Others’ problems can even add to the attraction of a place for
tourists. Kincaid notes that tourists tend to romanticize poverty. The
locals’ humble homes and clothing seem picturesque, and even open latrines
can seem pleasingly “close to nature,” unlike the modern plumbing at home.
Kincaid believes that this attitude is the essence of tourism. The lives of
others, no matter how poor and sad, are part of the scenery tourists have
come to enjoy, a perspective that negatively affects both tourists and
locals. The exotic and often absurd misunderstanding that tourists have of a
strange culture ultimately prevents them from really knowing the place they
have come to see.
Admiration vs. Resentment of the Colonizer
Kincaid observes the quality of education on Antigua, as well as the
minds of its inhabitants, and remains deeply ambivalent about both. She
herself is the product of a colonial education, and she believes that
Antiguan young people today are not as well-educated as they were in her
day. Kincaid was raised on the classics of English literature, and she
thinks today’s young Antiguans are poorly spoken, ignorant, and devoted to
American pop culture. However, one of the things Kincaid despises most about
the old Antigua was its cultural subservience to England. If young Antiguans
today are obsessed with American trash, in the old days they were obsessed
with British trash. One of the insidious effects of Antiguans being schooled
in the British system is that all of their models of excellence in
literature and history are British. In other words, Antiguans have been
taught to admire the very people who once enslaved them. Kincaid is
horrified by the genuine excitement the Antiguans have regarding royal
visits to the island: the living embodiment of British imperialism is
joyously greeted by the former victims of that imperialism.

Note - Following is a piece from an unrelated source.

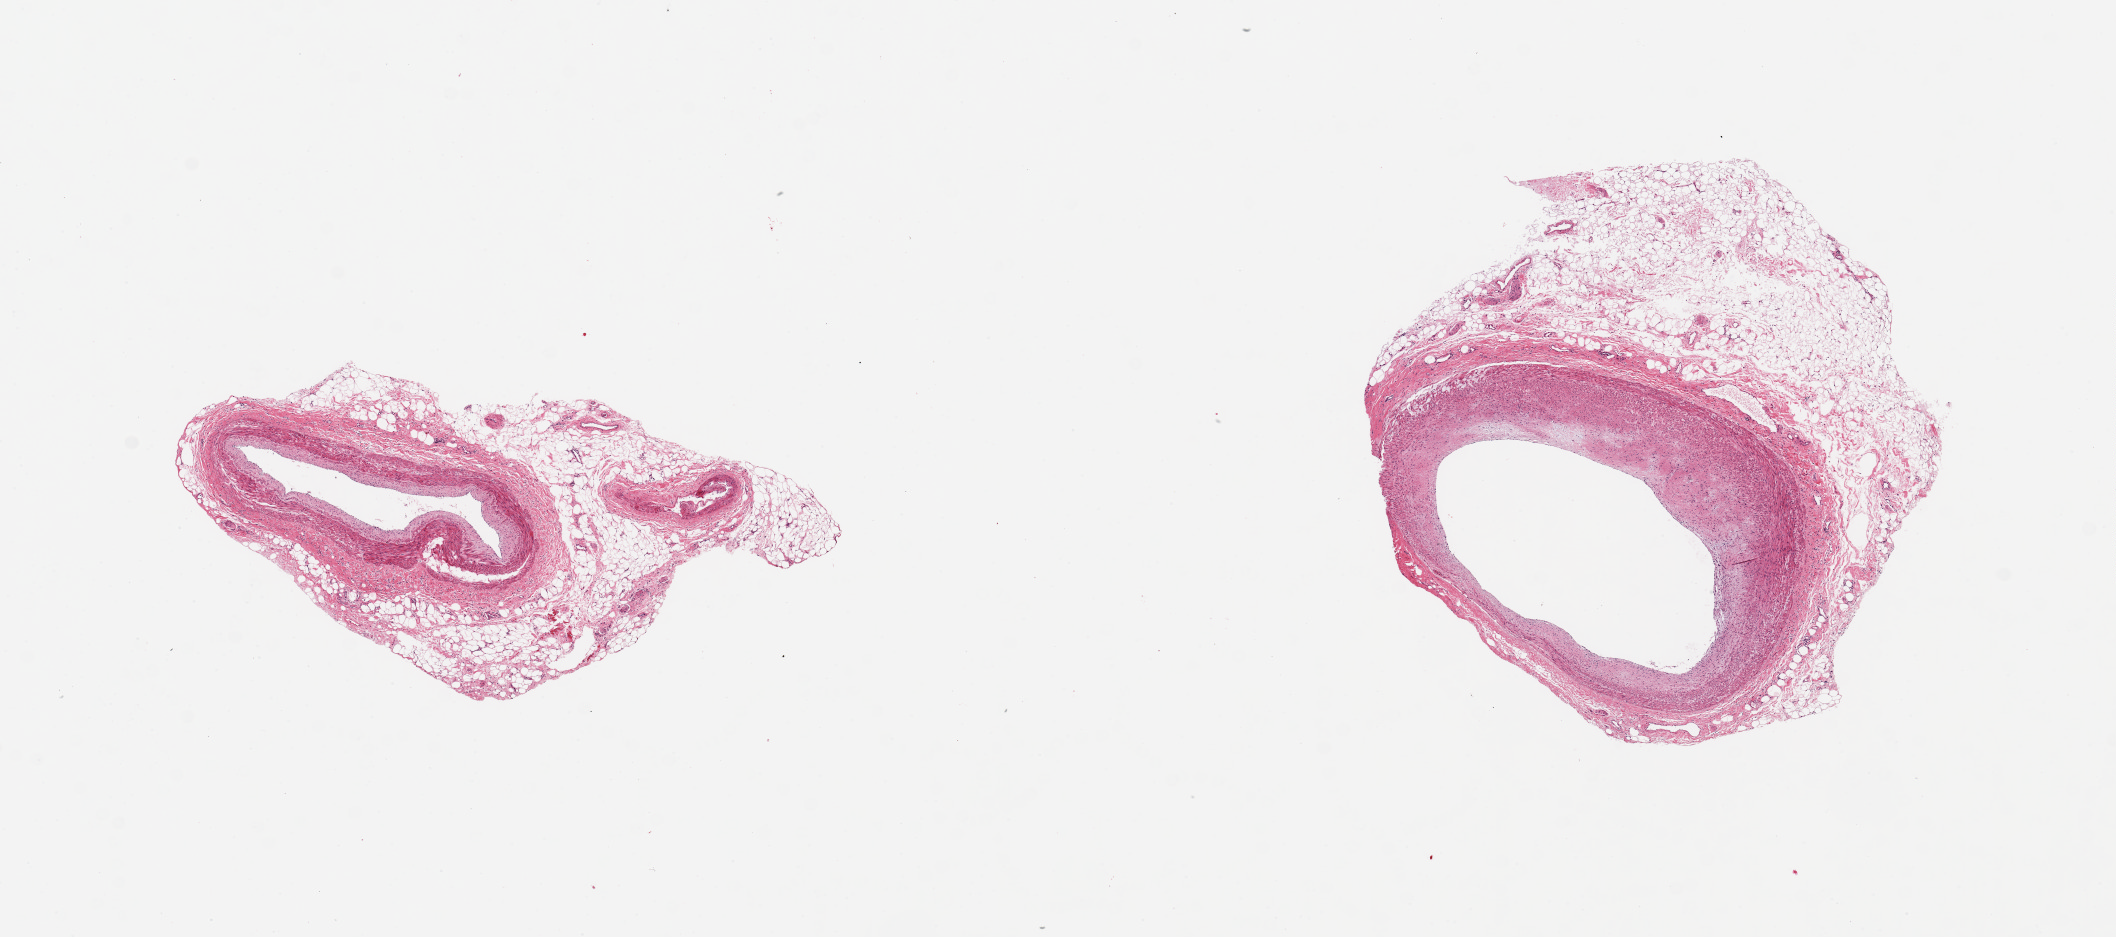
Whole-slide image, haematoxylin and eosin stain, brightfield, shown as a low-resolution overview of the whole scanned area (about 16.7 x 7.4 mm). PAXgene-fixed paraffin-embedded (PFPE) section. Target tissue: coronary artery. Donor tissue sample. Donor: female.
Pathologist's review note for this sample: 2 pieces, 5x3 & 4x4mm; 1 with 20% plaque; both have ~30% adipose, see image.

Antiguans’ minds have been shaped from the bottom up by the experience
of being enslaved and, later, colonized. This intimate shaping determines
the contours of daily life and even private thoughts. For example, the young
Kincaid’s greatest pleasure is in reading, but everything she reads is
tainted by bitterness, since she is learning the dominant culture from the
position of a dominated people. English is her first language, and Kincaid
complains that even her critique of colonialism must be expressed in the
words she learned from the colonialists themselves. Kincaid doesn’t feel at
home in either world. She will never be truly English because of race and
history, yet her intimacy with English culture expands her horizons far
beyond the small boundaries of Antigua. Thanks to slavery and to being ruled
from afar for so long, the Antiguans have become accustomed to being passive
objects of history, rather than active makers of it. The experiences of the
colonized are therefore always secondary in some sense; it is the people
from the “large places” who determine events, control history, and even
control language.
The Prevalence of Corruption
For Kincaid, corruption is related to colonization in that it is a
continuation of the oppression of colonialism—except that corruption turns
the once-colonized people against themselves. Kincaid insists that
corruption pervades every aspect of public life in Antigua, that everyone
knows about it, and that no one seems to know what to do about it.
Government ministers run brothels, steal public funds, and broker shady
deals, but there is a conspicuous lack of outrage on the part of the public.
Kincaid attributes this lack of anger to the Antiguans’ general passivity,
but she also sees their attitude as a logical reaction to the “lessons” of
Antiguan history. The British claimed to be bringing civilization to the
colonized territories while actually exploiting them and taking from them as
much as they could. Naturally, when the Antiguans themselves came to power,
they followed the example they had been given: under the motto “A People to
Mold, A Nation to Build,” their ministers claim to be working for the
greater good while lining their own pockets.